Noble Energy says it will make a final investment decision on two large gas fields in Israel in about a year's time, a day after the country's prime minister promised to fast-track the projects.
Nov 2 (Reuters) - U.S. oil and gas producer Noble Energy Inc said on Monday it would make a final investment decision on two large gas fields in Israel in about a year's time, a day after the country's prime minister promised to fast-track the projects.
Prime Minister Benjamin Netanyahu said on Sunday he would take control of the economy ministry - after a minister who had been holding up the plan stepped down - and give final approval to a framework deal with Noble and Israel's Delek Group .
"Yesterday's announcement from the Prime Minister's office is a further indication of the commitment to moving forward with gas development," Noble's Chief Executive David Stover said on a post-earnings call on Monday.
Shares of Noble, which cut its 2015 capital budget by $100 million and raised its sale volume forecast for the current quarter, rose nearly 8 percent to $38.56 in morning trade.
The framework deal reached in August gives control of Israel's largest gas field, Leviathan, to a consortium led by Noble and Delek.
Leviathan, a massive field with reserves of 22 trillion cubic feet (tcf), was initially slated to begin production in 2018 with most of the gas earmarked for exports.
However, development has been delayed due to opposition over waiving antitrust laws to give rapid approval to the framework deal.
First production would take about 3-4 years from the final investment decision (FID), Stover said on the call.
Noble also owns a large stake in Tamar, another field offshore Israel's Mediterranean coast that started production in 2013 and has reserves of 10 tcf.
Noble is looking at two separate FIDs for Tamar and Leviathan, Stover said.
The company, which also operates in U.S. shale fields and offshore Gulf of Mexico and West Africa, said it now plans to spend less than $3 billion in 2015.

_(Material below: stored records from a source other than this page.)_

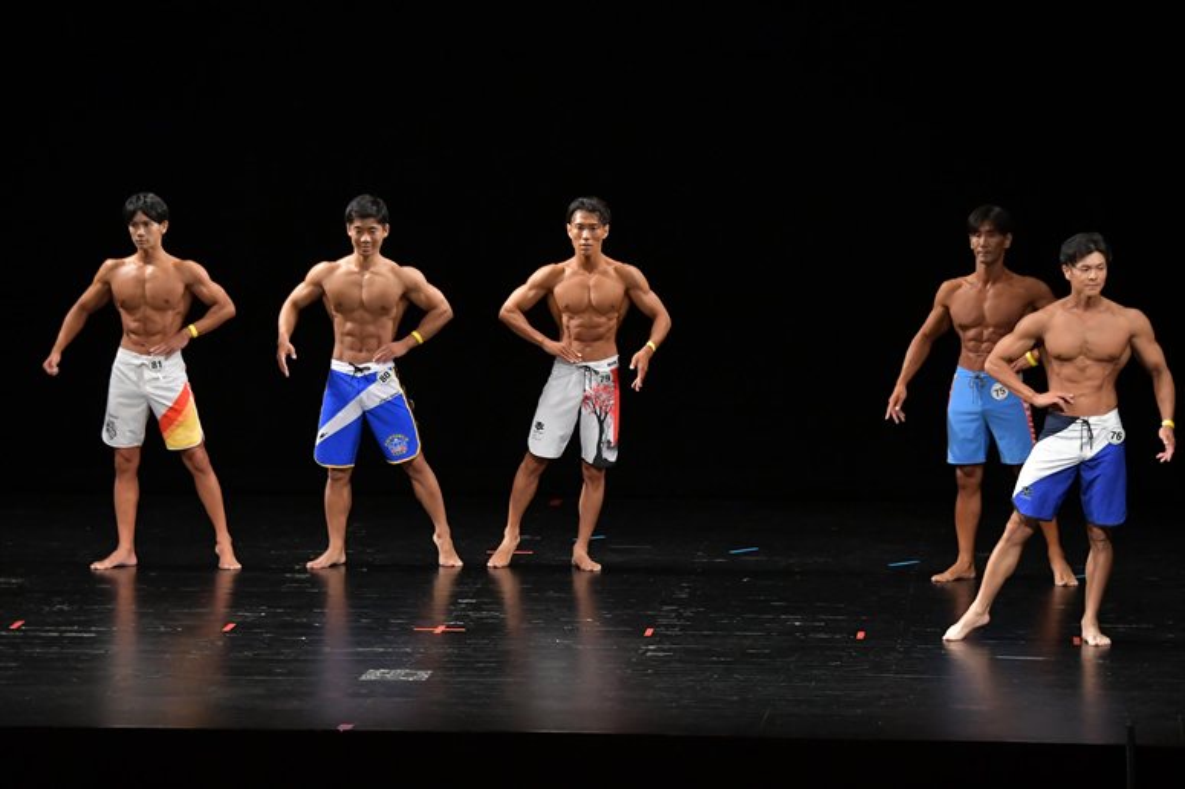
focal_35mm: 168
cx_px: 592
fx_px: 5527
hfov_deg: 12.2
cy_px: 394
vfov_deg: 8.2
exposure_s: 1/400
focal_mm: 112
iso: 3200
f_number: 5.6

Noble, which acquired Rosetta Resources in a $2 billion deal earlier this year, raised its fourth-quarter sales volume forecast to 385,000-405,000 barrels of oil equivalent per day (boepd) from 375,000-400,000 boepd.
The company's net loss was $283 million, or 67 cents per share, in the third quarter ended Sept. 30, compared with a profit of $419 million, or $1.12 per share, a year earlier.
The adjusted loss was 21 cents per share, steeper than the average analyst estimate of 18 cents, according to Thomson Reuters I/B/E/S.
Total revenue fell 37 percent to $801 million, lagging analysts' estimate of $955.3 million.